____ DOCUMENT SECTION

Multivariate testing
Table of Contents
What is multivariate testing?
Multivariate testing (MVT) is a technique for testing a hypothesis in which multiple variables are modified. The goal of multivariate testing is to determine which combination of variations performs the best out of all of the possible combinations.
Websites and mobile apps are made of combinations of changeable elements. A mvt test will change different elements, like changing a picture and headline at the same time. Three variations of the image and two variations of the headline are combined to create six variants of the content, which are tested concurrently to find the winning variation.
key characteristics:
- Tests multiple page elements simultaneously
- Requires larger sample sizes than A/B testing
- Provides insights into element interactions
- Best for optimizing critical pages without full redesigns
- Useful for understanding complex user behaviors
The total number of variations in a multivariate test will always be:
[# of Variations on Element A] X [# of Variations on Element B] ... = [Total # of Variations]
When running multivariate tests and trying to increase conversions, you may encounter some challenges. Here's how to address them:
- Inconclusive results: If your test isn't producing clear winners, try reducing the number of variables or increasing the test duration.

________
____ GIVEN MATERIAL

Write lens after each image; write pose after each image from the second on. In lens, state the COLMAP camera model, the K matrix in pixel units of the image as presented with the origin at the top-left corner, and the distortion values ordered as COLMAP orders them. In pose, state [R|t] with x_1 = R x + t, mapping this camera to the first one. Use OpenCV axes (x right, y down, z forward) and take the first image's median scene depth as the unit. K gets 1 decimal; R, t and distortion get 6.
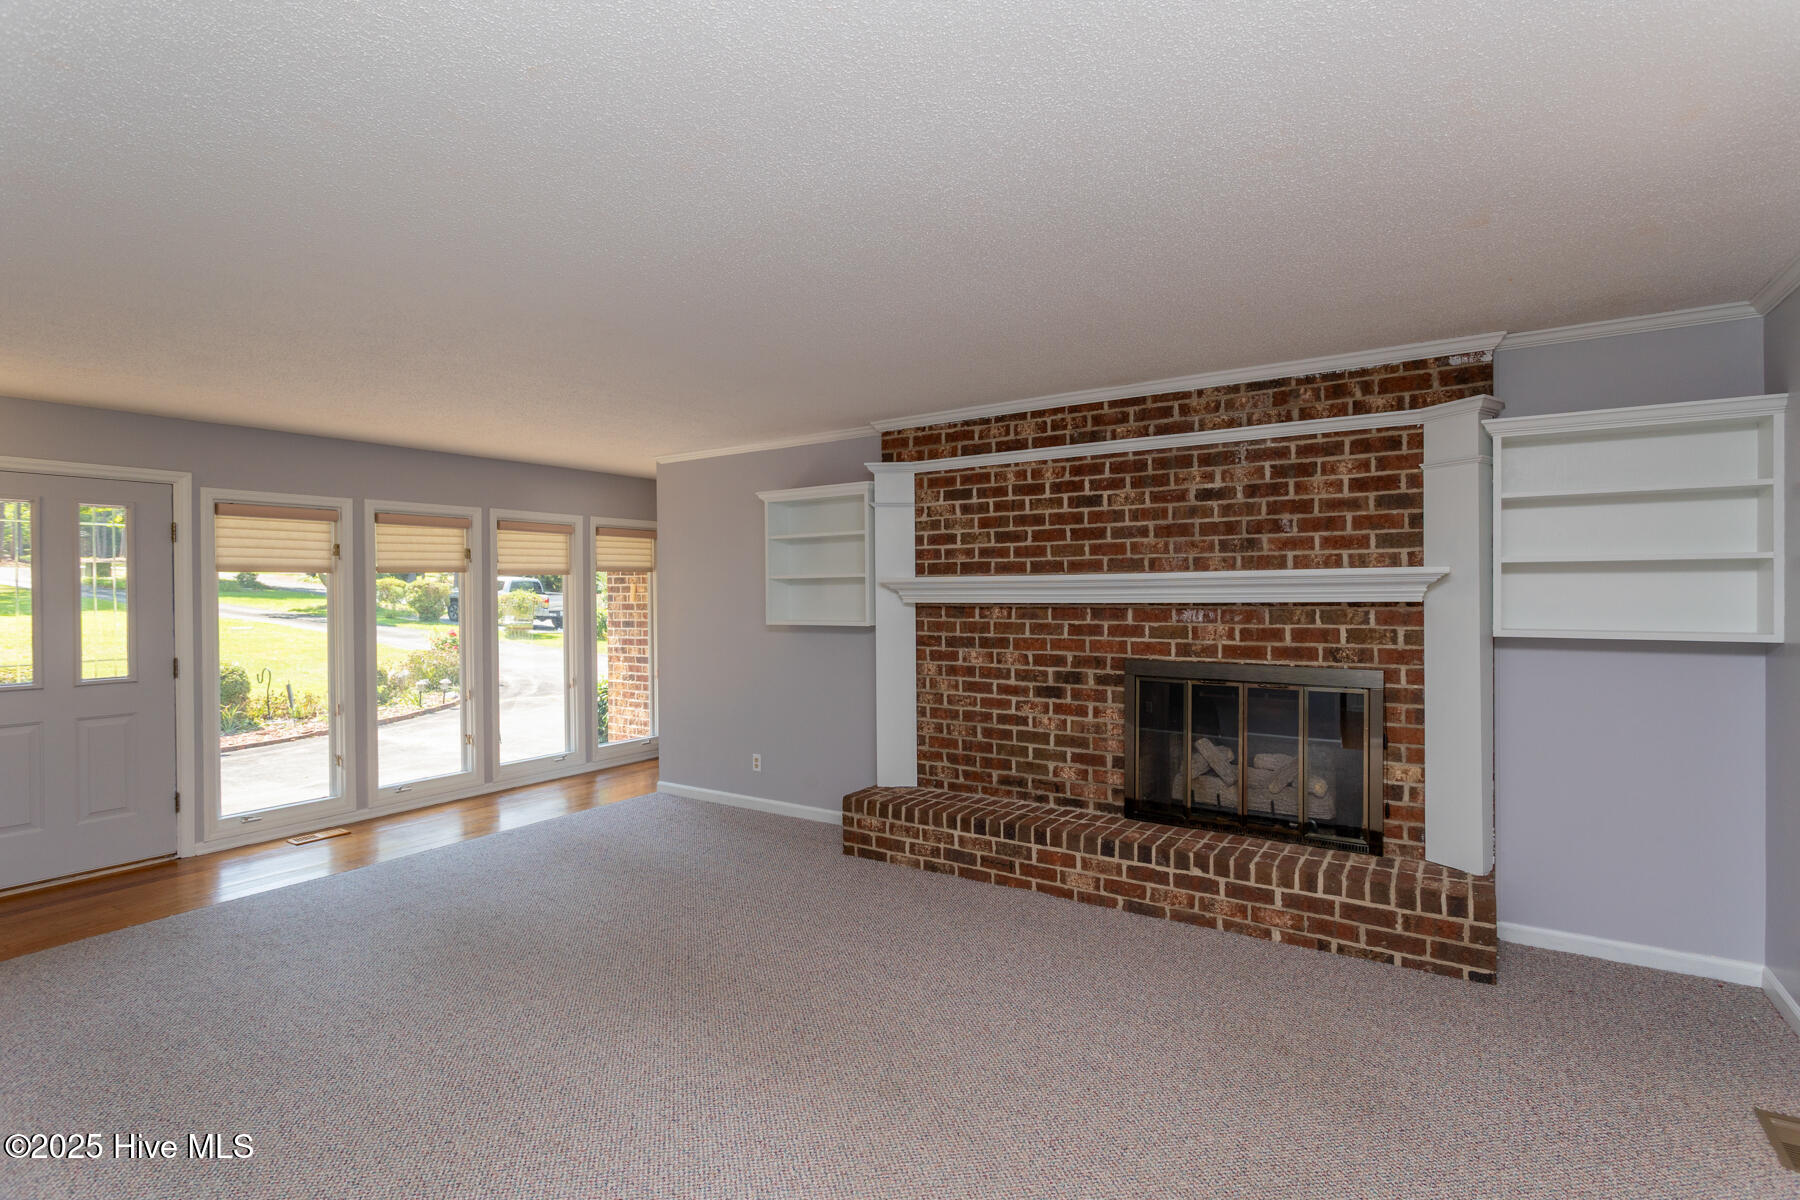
lens RADIAL K [[860.3, 0, 891.4], [0, 860.3, 599.3], [0, 0, 1]] dist [0.016834, -0.000040]
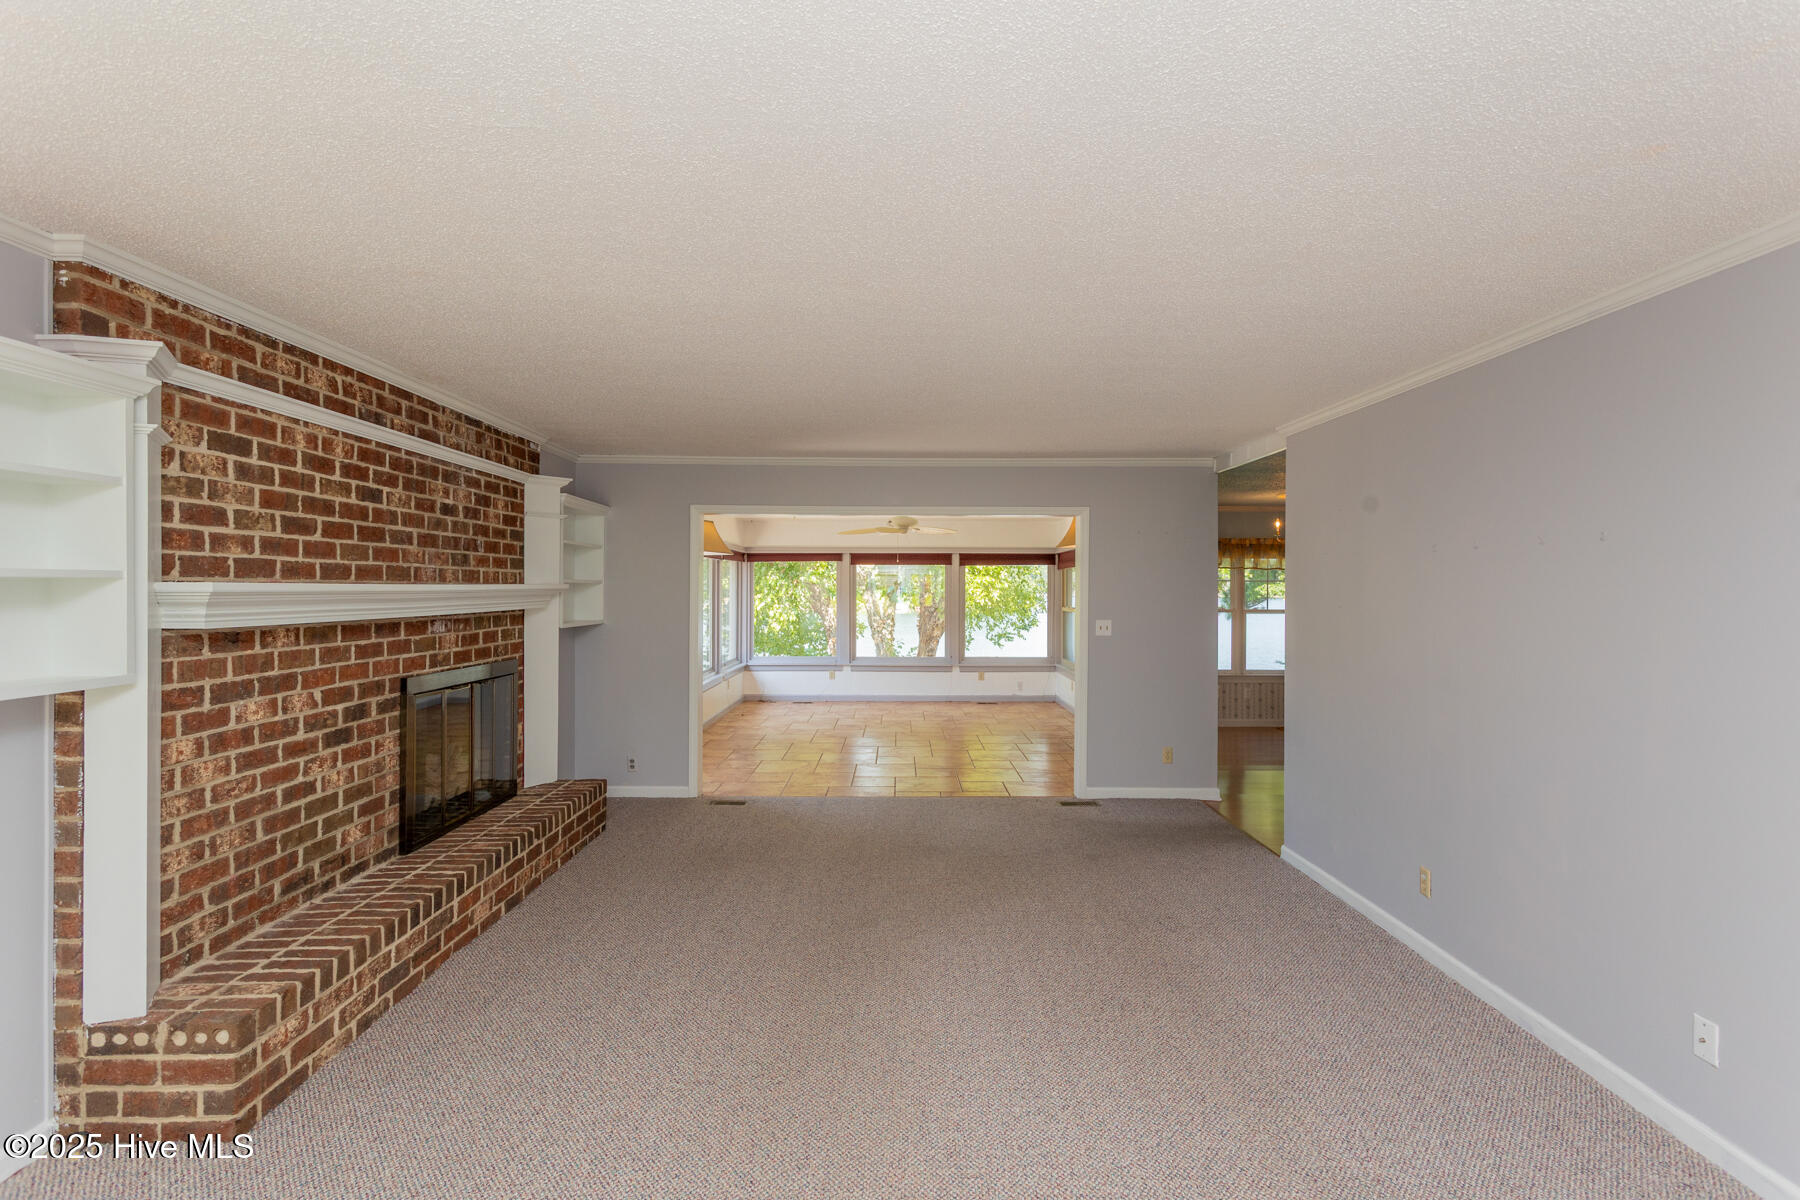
lens RADIAL K [[860.3, 0, 899.0], [0, 860.3, 602.2], [0, 0, 1]] dist [0.016834, -0.000040]
pose [[-0.561573, -0.007836, 0.827390, -0.702082], [0.008781, 0.999842, 0.015429, -0.018130], [-0.827381, 0.015930, -0.561416, 0.988023]]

________

- **PROBLEMS TO WORK ON**
1. Based on the multivariate testing page, do these statements agree with the text? Answer yes or no for each and quote the deciding words. (a) Multivariate testing needs smaller sample sizes than A/B testing. (b) The variants in a multivariate test are tested at the same time. (c) Increasing the test duration is one suggested fix for inconclusive results.
2. According to the multivariate testing page, how many content variants come from combining three image variations with two headline variations?
The lines are not needed for anything asked here.

- **TASK RESPONSES**
1.
(a) No: "Requires larger sample sizes than A/B testing"
(b) Yes: "which are tested concurrently to find the winning variation"
(c) Yes: "try reducing the number of variables or increasing the test duration"

2. Six variants of the content.